In separate blocks during BOSJ last year, the only time Scurll and Ishimori have met in a NJPW ring in fact was when Ishimori, along with Tanga Loa and Tama Tonga, seized the NEVER Openweight Six Man Tag Team Championships from Scurll and the Young Bucks during the final of last year’s G1 Climax: a match that saw Scurll take the pinfall loss. It would give no greater pleasure to Ishimori to deny Scurll access to the finals of Best of the Super Junior as well. 

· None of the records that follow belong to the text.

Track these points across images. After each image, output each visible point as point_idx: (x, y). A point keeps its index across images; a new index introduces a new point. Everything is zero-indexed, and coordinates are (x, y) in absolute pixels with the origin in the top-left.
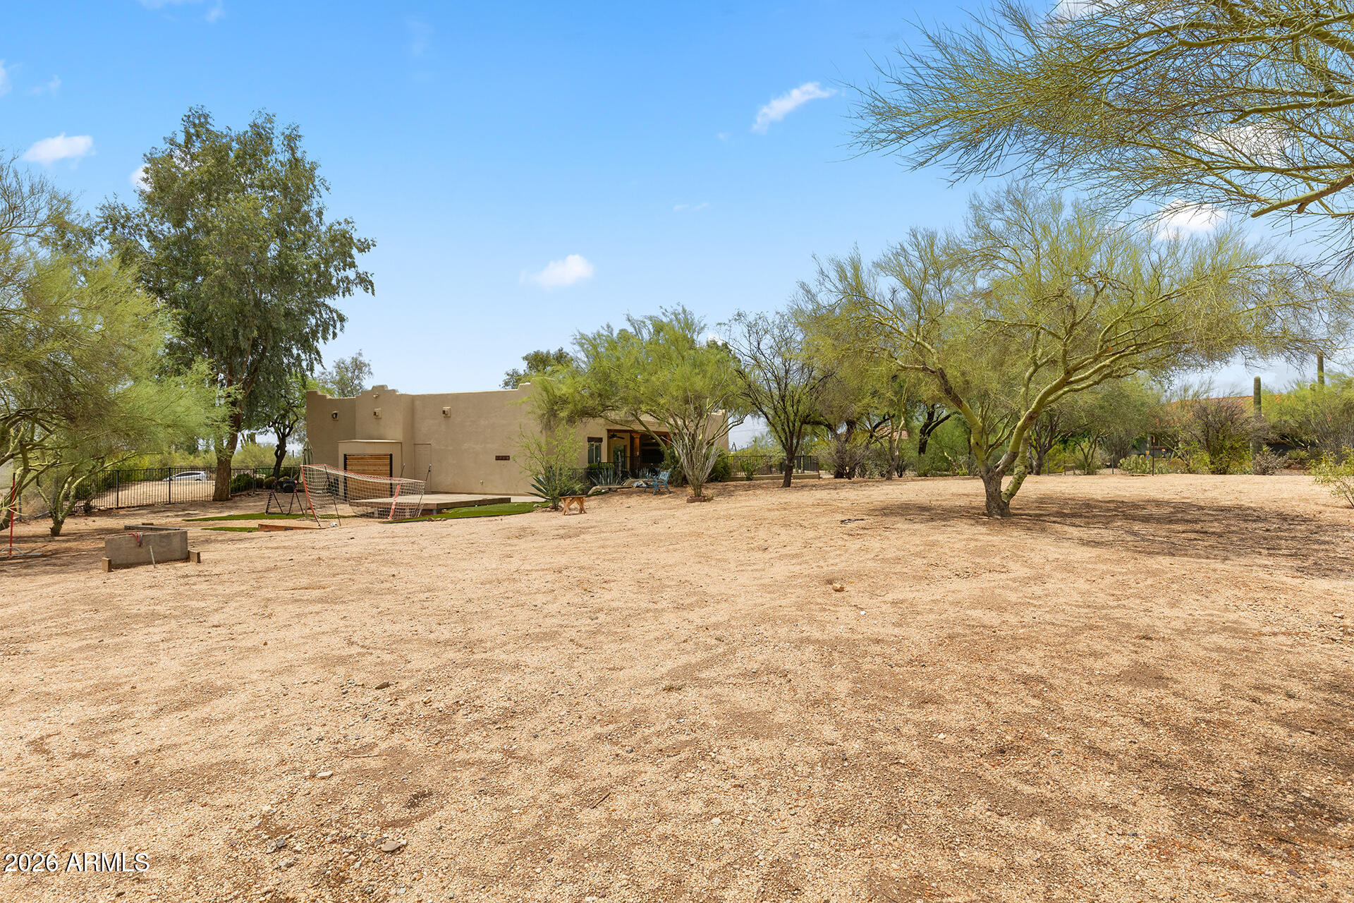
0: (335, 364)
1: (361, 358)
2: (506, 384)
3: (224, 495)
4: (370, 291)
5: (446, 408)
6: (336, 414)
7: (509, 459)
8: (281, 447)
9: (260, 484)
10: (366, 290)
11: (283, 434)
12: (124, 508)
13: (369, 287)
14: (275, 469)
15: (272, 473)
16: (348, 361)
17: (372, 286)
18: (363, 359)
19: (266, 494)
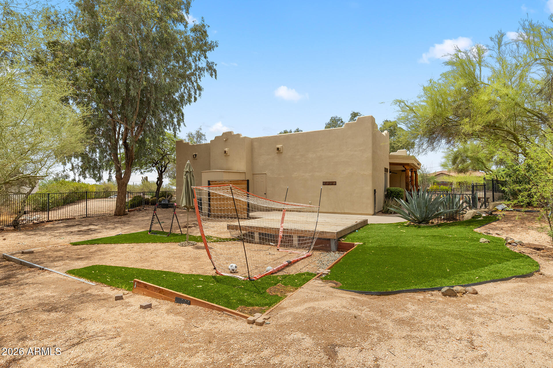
0: (187, 135)
1: (201, 131)
2: (326, 127)
3: (122, 212)
4: (214, 76)
5: (279, 146)
6: (196, 155)
7: (336, 184)
8: (160, 179)
9: (147, 202)
10: (211, 75)
11: (161, 171)
12: (52, 221)
13: (214, 73)
14: (156, 192)
15: (154, 195)
16: (194, 133)
17: (216, 73)
18: (203, 132)
19: (151, 208)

Titan (1-0) vs Shingo Takagi (1-0)

Both Titan and Shingo will be going into night three of Best of the Super Juniors hurting from Monday night’s group matches. Titan narrowly escaped his match with Yoshinobu Kanemaru on night one with a victory thanks to the Immortal pin that went wildly against the run of the match. Shingo meanwhile emerged bruised from a war with SHO that could well end up being the match of the tournament. While both have two points on the board, the stakes for both are very different, Titan being a relative underdog in the tournament, and Takagi many people’s favourite.

That said, Takagi has made no bones about the fact he feels this may be a difficult match for him. With no in person experience of wrestling in Mexico, Takagi has said he finds wrestling luchadores ‘challenging’, and that he will have his work cut out to dictate the pace in this match. The decided clash in styles should make this an interesting one to watch.

Tiger Mask (1-0) vs Yoshinobu Kanemaru (0-1)

Tiger Mask is entering BOSJ with a knee injury, one which was exploited and exacerbated by TAKA Michinoku on night one. That puts him against a decided disadvantage against TAKA’s Suzuki Gun stablemate Kanemaru, who will no doubt exploit Tiger’s hurt knee to the fullest. Kanemaru also dominated another masked man in Titan during the opening bout and will definitely seek to try and remove Tiger’s hood.

An exact copy and paste of Michinoku’s tactics by Kanemaru would forget one thing though: that Michinoku lost to Tiger Mask on night one. Tiger Mask’s resiliency was evident on the opening night as he secured victory with a Tiger Suplex. This will be the third singles meeting between Tiger Mask and Kanemaru, the third straight year that both men have been in the same block of BOSJ. They stand at one win apiece; could thsi be the rubber match between the two?

AKA Michinoku (0-1) vs Jonathan Gresham (0-1)

While Michinoku and Gresham will both be going into this match with an air of bitterness after two narrow losses in night one, this has to be one of the most intriguing clashes of the tournament. Michinoku and Gresham are two of the greatest technical masters of the game, and in many ways this feels like a generational clash, Gresham being the modern blend of technical and aerial wrestling that Michinoku was years before. 

Their one in-ring meeting was in February at Honor Rising, a bout that saw Gresham pick up a tag team victory over Michinoku and Zack Sabre Junior with an Octopus hold submission on TAKA. Repeating that win would certainly ease the frustration of being pinned by Marty Scurll on night one.